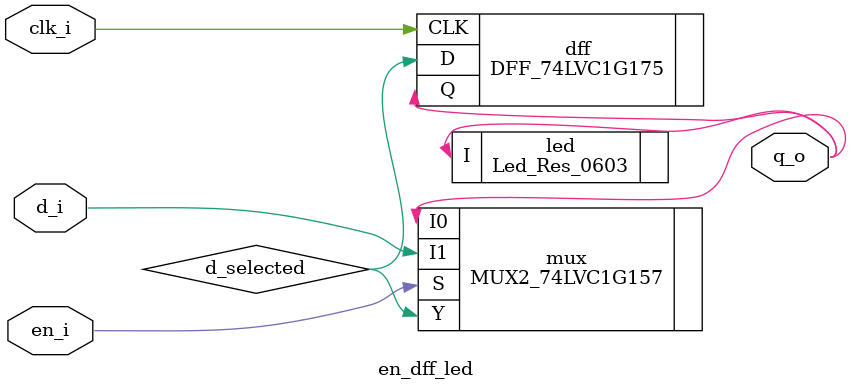
<source format=v>

module en_dff_led (
  `ifdef PWR_PINS
  input  VDD,
  input  GND,
  `endif
  input  en_i,
  input  clk_i,
  input  d_i,
  output q_o
);
  wire d_selected;

  MUX2_74LVC1G157 mux (
  `ifdef PWR_PINS
    .VDD ( VDD ),
    .GND ( GND ),
  `endif
    .I0 ( q_o        ),
    .I1 ( d_i        ),
    .S  ( en_i       ),
    .Y  ( d_selected )
  );

  DFF_74LVC1G175 dff (
  `ifdef PWR_PINS
    .VDD    ( VDD ),
    .TIE_HI ( VDD ),
    .GND    ( GND ),
  `endif
    .CLK ( clk_i      ),
    .D   ( d_selected ),
    .Q   ( q_o        )
  );

  Led_Res_0603 led (
  `ifdef PWR_PINS
    .GND ( GND ),
  `endif
    .I   ( q_o )
  );
endmodule

</source>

• **JOB**
Copy every line from the entries that contains the word "input".

• **ANSWER TO THE EXERCISE**
  input  VDD,
  input  GND,
  input  en_i,
  input  clk_i,
  input  d_i,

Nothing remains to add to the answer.